Prompt A:
Retype the section of the qemu agent patch email starting with "On 11.03.2020 12:38, Michal" and going on through "can be misleading.".
Prompt B:
In the qemu agent patch email, which debug message does the patch remove?
Prompt C:
Proceed with the qemu agent patch email from the point where it stops.

Extracted text:
*-*-*
On 11.03.2020 12:38, Michal Privoznik wrote:
> On 3/5/20 3:47 PM, Nikolay Shirokovskiy wrote:
>> needReply added in [1] looks redundant. Indeed it is set to false only
>> when mon->await_event is set too (the only exception qemuAgentFSTrim
>> which is mistaken).
>>
>> However it fixes the issue when qemuAgentCommand exits on error path and
>> mon->await_event is not reset. Let's instead reset mon->await_event properly.
>>
>> Also remove "Woken up by event" debug message as it can be misleading.
>> We can get it also if monitor is closed due to serial changed event
>> currently. Anyway both qemuAgentClose and qemuAgentNotifyEvent log
>> itself.
>>
>> [1] qemu: make sure agent returns error when required data are missing
>>
>> Signed-off-by: Nikolay Shirokovskiy <nshirokovs...@virtuozzo.com>
>> ---
>> src/qemu/qemu_agent.c | 47 ++++++++++++++++++++-----------------------
>> 1 file changed, 22 insertions(+), 25 deletions(-)
*-*-*
Material supplied:

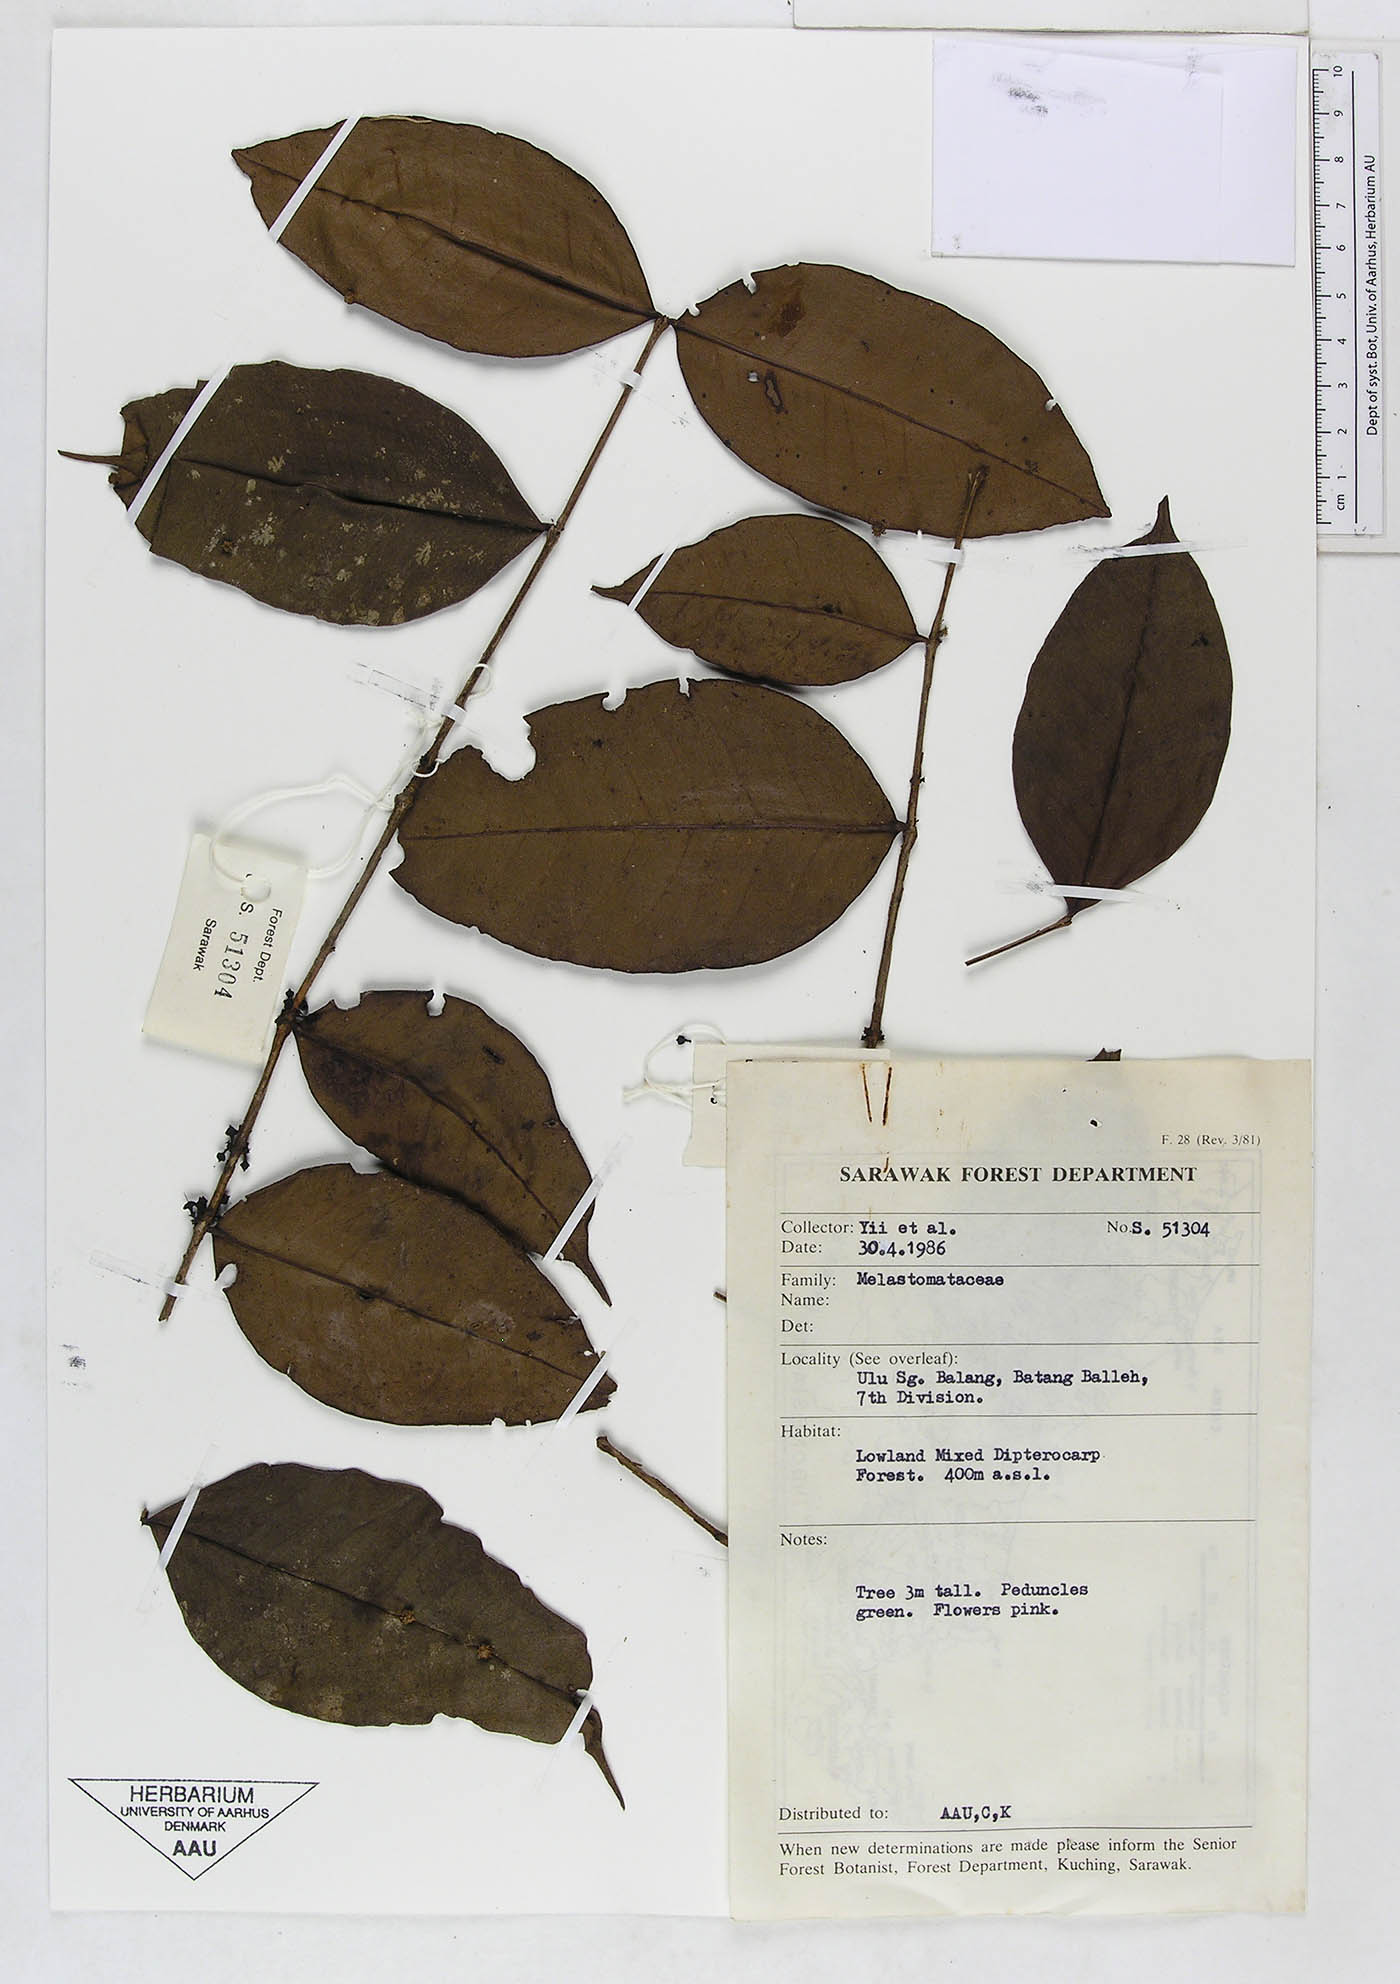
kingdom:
*-*-*
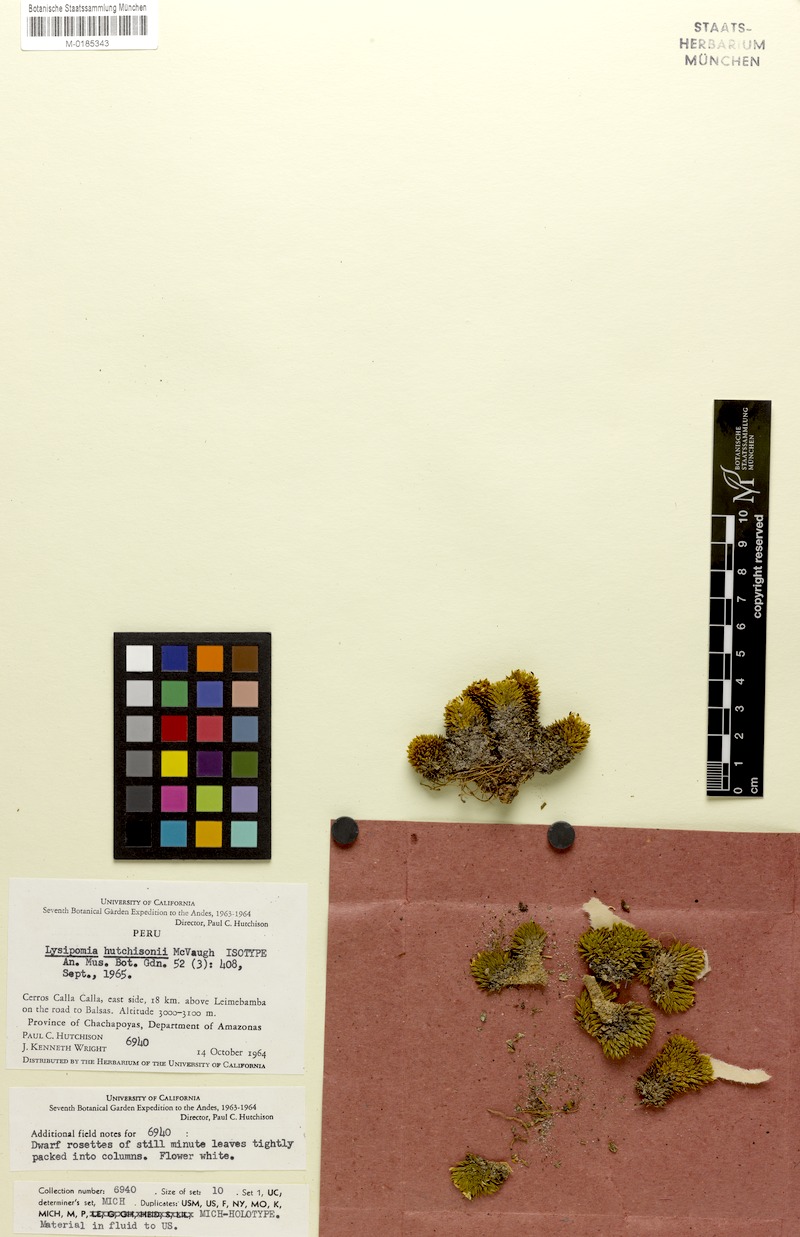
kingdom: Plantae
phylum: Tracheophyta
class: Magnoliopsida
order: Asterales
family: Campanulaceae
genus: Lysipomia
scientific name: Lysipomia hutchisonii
*-*-*
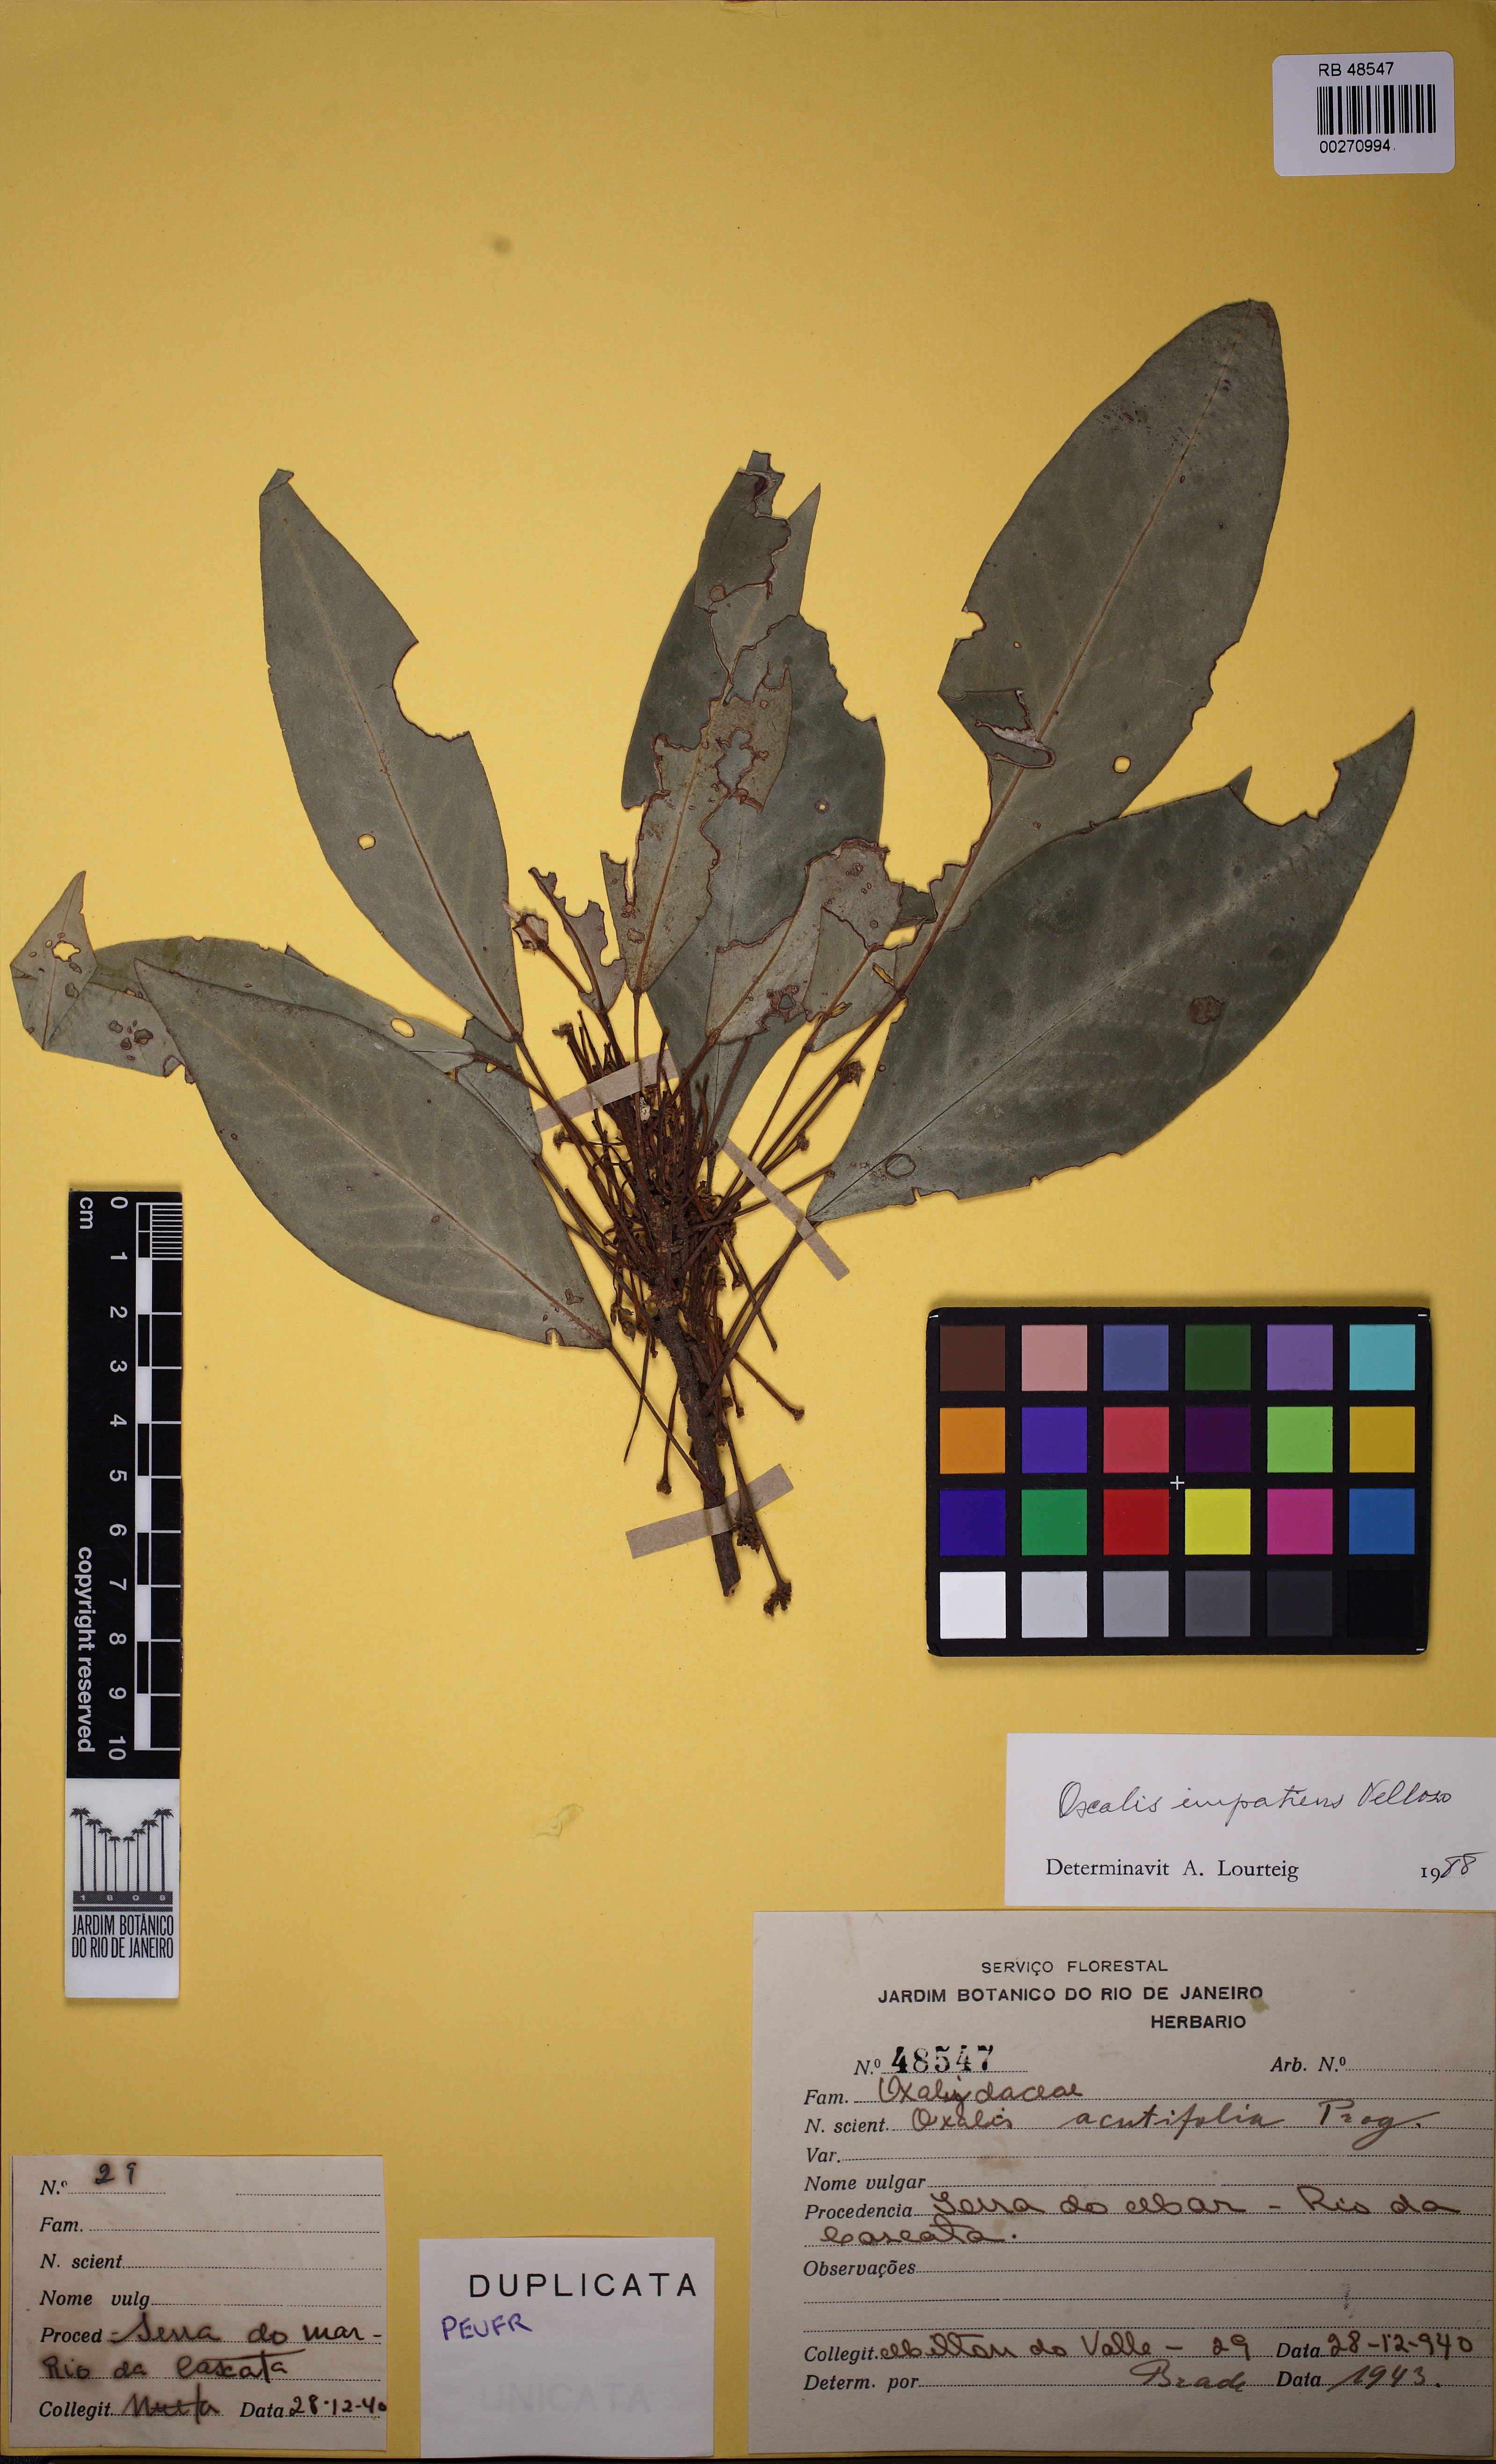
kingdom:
*-*-*
Written response A:
On 11.03.2020 12:38, Michal Privoznik wrote:
> On 3/5/20 3:47 PM, Nikolay Shirokovskiy wrote:
>> needReply added in [1] looks redundant. Indeed it is set to false only
>> when mon->await_event is set too (the only exception qemuAgentFSTrim
>> which is mistaken).
>>
>> However it fixes the issue when qemuAgentCommand exits on error path and
>> mon->await_event is not reset. Let's instead reset mon->await_event properly.
>>
>> Also remove "Woken up by event" debug message as it can be misleading.

Written response B:
"Woken up by event"

Written response C:
>>
>> diff --git a/src/qemu/qemu_agent.c b/src/qemu/qemu_agent.c
>> index 2de53efb7a..605c9f563e 100644
>> --- a/src/qemu/qemu_agent.c
>> +++ b/src/qemu/qemu_agent.c
>> @@ -1112,7 +1112,6 @@ static int
>> qemuAgentCommand(qemuAgentPtr mon,
>> virJSONValuePtr cmd,
>> virJSONValuePtr *reply,
>> - bool needReply,
>> int seconds)
>> {
>> int ret = -1;
>> @@ -1121,17 +1120,16 @@ qemuAgentCommand(qemuAgentPtr mon,
>> int await_event = mon->await_event;
>> *reply = NULL;
>> + memset(&msg, 0, sizeof(msg));
>> if (!mon->running) {
>> virReportError(VIR_ERR_AGENT_UNRESPONSIVE, "%s",
>> _("Guest agent disappeared while executing
>> command"));
>> - return -1;
>> + goto cleanup;
>> }
>> if (qemuAgentGuestSync(mon) < 0)
>> - return -1;
>> -
>> - memset(&msg, 0, sizeof(msg));
>> + goto cleanup;
>> if (!(cmdstr = virJSONValueToString(cmd, false)))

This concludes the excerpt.